One possible solution – replace each opening with a set of double doors, increasing the amount of standing room inside the saloon, and making a wider opening for passenger to enter and leave the train at stations.

[FAKE] Hypothetical VLocity-derived high capacity regional train

So what is V/Line actually doing?

Strangely enough, V/Line has actually known about the problem for some time – their ‘Initial Strategic Operations Plan’ dated November 2011 has the details, obtained by the Greens under the Freedom of Information Act.

For the Geelong line:

From 2018

V/Line anticipates that by this point in time a high capacity style DMU will be required for Geelong services. It is expected that these trains would operate in 8- or 9-car consists and would each be able to carry 750 – 800 customers. It is expected that the eight peak hour services would be operated with the high capacity DMUs.

And the Ballarat line:

From 2018 (assuming Melton duplication but no electrification)

High capacity DMUs would be required to operate from Bacchus Marsh to cater for the forecast patronage from Melton. These could be added to those expected to be procured for operation on the Geelong corridor. Any units purchased for use on Melton services would not be wasted after electrification because of the need to eventually retire H sets and Sprinters. High capacity DMUs would be suitable replacements for those vehicles

V/Line GM of network engineering Jim Hunter delivered a presentation to the Monash IRT in September 2016, raising the same issues with the VLocity fleet:

Classic fleet performance
• The Classic fleet performance in relation to acceleration and braking plus mean distance between failures is preventing the full potential of the Vlocity fleet being utilised.

VLocity patronage capacity
• The VLocity fleet cannot meet the projected growth in patronage required without full body redesign from the bogie up.

As well as the change in traffic pattern to ‘outer suburban’:

Southern Cross is by far our busiest station, with four out of five journeys starting or ending at Southern Cross.
• Tarneit recorded the second highest number of trips with 76,082.
• On the Ballarat line, there were 63,601 trips at Melton and 50,668 at Ballarat.

But it took until 2016 for the State Government to announce funding to plan for such a ‘high capacity next generation regional train’ – from the PTV website:

High capacity next generation regional trains

The 2016-17 State Budget includes $10 million in development funding for High-Capacity Next Generation Regional Rolling Stock to cater for the future needs of regional Victoria.

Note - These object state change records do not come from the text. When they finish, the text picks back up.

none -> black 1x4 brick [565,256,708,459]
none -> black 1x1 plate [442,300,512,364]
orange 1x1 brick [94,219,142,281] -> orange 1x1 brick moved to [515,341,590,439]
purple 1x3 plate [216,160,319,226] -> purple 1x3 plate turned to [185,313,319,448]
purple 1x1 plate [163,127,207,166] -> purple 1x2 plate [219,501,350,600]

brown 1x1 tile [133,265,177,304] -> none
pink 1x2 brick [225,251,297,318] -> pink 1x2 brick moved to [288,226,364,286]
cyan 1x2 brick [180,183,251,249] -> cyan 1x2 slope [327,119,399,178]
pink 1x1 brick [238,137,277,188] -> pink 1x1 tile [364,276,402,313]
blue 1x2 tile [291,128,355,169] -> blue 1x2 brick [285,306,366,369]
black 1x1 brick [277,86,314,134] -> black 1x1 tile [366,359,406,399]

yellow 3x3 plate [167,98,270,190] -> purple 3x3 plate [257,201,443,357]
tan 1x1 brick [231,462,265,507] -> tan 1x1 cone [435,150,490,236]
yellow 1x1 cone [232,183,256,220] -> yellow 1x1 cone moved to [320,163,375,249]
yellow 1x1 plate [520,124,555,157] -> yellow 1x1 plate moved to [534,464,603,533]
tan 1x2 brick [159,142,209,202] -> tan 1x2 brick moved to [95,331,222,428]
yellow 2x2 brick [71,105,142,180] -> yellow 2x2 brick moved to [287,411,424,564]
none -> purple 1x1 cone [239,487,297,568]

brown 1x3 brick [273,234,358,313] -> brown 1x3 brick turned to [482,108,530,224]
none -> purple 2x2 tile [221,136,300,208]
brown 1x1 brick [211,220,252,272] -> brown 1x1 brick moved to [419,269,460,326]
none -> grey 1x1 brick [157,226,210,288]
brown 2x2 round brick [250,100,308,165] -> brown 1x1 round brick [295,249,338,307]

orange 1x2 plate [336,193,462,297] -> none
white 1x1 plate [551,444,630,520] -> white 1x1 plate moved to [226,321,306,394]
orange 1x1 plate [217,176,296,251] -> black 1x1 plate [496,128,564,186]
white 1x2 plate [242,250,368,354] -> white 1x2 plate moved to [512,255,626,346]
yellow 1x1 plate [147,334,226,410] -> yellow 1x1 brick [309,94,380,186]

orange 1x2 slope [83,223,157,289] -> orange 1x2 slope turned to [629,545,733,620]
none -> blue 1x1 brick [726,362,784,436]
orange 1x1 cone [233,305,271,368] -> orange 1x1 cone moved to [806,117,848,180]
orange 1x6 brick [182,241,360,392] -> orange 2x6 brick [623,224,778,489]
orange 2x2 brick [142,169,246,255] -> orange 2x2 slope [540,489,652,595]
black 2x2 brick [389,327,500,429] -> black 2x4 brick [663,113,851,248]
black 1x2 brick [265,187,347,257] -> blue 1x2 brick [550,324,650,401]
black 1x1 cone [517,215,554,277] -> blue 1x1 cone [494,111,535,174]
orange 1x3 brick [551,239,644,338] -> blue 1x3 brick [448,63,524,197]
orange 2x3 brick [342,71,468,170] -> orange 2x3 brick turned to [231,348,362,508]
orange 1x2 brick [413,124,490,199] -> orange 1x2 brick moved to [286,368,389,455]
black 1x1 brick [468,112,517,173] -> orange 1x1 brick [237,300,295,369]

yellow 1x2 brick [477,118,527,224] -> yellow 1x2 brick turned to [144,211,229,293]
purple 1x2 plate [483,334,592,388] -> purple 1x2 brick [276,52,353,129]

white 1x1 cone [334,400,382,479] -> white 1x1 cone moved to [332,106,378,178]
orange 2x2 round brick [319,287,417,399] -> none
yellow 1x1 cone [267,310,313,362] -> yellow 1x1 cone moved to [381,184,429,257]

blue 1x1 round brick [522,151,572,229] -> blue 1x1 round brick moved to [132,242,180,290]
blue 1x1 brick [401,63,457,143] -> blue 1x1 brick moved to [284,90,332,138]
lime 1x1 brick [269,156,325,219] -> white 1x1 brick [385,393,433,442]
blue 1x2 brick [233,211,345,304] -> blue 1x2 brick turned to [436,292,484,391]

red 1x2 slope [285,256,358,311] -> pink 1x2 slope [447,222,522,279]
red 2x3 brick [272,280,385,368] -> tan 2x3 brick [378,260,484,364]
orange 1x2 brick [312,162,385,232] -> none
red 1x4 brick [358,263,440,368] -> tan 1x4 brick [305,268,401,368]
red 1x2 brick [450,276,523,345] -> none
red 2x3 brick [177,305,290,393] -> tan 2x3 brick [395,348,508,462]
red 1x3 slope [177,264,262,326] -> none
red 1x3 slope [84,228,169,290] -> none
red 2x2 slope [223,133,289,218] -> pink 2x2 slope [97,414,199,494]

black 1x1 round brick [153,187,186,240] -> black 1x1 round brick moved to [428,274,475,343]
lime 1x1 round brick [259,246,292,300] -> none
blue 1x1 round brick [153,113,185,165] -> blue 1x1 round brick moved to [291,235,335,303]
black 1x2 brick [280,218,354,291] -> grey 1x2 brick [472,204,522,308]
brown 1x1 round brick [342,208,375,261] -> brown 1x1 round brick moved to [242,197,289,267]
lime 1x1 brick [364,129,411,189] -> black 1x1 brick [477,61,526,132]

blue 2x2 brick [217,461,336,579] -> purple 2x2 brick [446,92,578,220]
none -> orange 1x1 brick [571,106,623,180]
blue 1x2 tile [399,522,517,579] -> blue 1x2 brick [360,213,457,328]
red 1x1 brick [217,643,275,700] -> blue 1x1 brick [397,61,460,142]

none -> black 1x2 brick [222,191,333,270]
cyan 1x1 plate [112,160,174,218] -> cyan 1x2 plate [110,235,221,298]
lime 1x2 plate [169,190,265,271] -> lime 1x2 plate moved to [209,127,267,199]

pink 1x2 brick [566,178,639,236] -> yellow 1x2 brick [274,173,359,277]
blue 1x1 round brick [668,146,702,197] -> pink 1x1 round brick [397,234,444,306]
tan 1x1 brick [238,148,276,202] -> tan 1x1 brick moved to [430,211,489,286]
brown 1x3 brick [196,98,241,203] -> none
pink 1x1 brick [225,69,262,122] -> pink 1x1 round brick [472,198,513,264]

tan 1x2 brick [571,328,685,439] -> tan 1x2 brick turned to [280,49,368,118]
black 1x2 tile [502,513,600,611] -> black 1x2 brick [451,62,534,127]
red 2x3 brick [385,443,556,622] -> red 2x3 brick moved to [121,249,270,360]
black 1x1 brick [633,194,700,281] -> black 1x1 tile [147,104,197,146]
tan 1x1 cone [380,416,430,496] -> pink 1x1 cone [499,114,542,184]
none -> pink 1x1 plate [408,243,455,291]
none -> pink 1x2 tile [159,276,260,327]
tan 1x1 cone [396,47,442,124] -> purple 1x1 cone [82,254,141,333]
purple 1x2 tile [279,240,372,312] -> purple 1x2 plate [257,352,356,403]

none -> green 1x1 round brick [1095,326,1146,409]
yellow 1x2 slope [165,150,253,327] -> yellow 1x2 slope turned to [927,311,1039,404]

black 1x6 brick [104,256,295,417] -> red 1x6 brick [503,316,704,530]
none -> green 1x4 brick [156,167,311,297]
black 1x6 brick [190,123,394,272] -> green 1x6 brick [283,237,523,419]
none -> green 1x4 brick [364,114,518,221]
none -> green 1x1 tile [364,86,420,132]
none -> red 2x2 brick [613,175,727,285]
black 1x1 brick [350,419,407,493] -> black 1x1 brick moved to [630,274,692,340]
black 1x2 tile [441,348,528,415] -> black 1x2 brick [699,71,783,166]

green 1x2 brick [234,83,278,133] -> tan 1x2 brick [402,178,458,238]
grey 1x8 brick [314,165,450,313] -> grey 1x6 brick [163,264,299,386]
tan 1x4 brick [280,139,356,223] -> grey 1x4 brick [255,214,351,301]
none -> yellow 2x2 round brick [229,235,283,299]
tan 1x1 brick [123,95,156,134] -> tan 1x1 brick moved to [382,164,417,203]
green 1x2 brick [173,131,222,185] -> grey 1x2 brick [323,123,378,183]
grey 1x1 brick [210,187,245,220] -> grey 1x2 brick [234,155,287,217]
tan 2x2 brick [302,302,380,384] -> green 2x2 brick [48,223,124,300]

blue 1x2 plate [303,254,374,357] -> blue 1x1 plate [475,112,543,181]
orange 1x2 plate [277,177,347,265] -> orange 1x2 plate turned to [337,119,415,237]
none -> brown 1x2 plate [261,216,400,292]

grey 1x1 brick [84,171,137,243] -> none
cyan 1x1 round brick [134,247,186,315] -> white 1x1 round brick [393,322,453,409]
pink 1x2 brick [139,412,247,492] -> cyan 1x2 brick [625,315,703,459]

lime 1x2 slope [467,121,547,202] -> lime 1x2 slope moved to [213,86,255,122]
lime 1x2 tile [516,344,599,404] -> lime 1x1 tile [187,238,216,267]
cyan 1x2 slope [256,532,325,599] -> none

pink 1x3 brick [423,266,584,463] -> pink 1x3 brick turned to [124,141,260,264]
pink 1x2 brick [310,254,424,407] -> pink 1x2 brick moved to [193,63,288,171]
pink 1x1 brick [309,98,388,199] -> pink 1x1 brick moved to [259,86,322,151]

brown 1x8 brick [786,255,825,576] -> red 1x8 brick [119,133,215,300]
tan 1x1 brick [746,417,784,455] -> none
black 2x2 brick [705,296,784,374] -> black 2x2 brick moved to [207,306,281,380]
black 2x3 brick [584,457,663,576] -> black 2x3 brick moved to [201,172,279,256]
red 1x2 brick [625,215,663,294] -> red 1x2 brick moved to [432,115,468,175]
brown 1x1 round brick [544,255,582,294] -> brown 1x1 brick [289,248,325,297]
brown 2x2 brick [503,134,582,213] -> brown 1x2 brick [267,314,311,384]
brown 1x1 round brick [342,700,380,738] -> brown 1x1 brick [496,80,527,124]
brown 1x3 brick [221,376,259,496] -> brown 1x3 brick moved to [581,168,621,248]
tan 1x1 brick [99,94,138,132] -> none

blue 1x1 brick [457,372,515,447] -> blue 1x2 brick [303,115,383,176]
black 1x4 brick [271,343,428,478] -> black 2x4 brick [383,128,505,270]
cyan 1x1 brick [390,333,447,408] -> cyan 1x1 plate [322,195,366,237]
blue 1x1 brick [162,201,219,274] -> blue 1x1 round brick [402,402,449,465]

A next generation high capacity regional train will be commissioned in the coming years to cater for strong patronage growth and provide new peak services.

With only development money allocated so far and more VLocity trains coming off the production line based on a 15 year old design, V/Line passengers will be stuck on overcrowded trains for some time to come.

A door related footnote

Another worthwhile addition to a redesigned VLocity train would be a separate crew door to the cab – with the present configuration passengers standing in the front doorway block the driver’s door and prevent them from existing the train in an emergency. From 2010 V/Line rolled out illuminated warning signs behind each cab door, but do you think any passenger has ever noticed it?

Illuminated 'keep clear' sign behind the cab of 3VL37

And platform lengths

The current Victorian Rail Industry Operators Group Standards mandate 160 metre long platforms at suburban stations, and 180 metre long platforms at regional stations. The Regional Rail link project provided 250 metre long platforms at Footscray, Tarneit and Wyndham Vale stations, but only a 190 metre long platform at Sunshine.

Trio of trains at Sunshine: pair of V/Line services outnumber the single Alstom Comeng

Why? There is plenty of space at the city end, so I have no idea!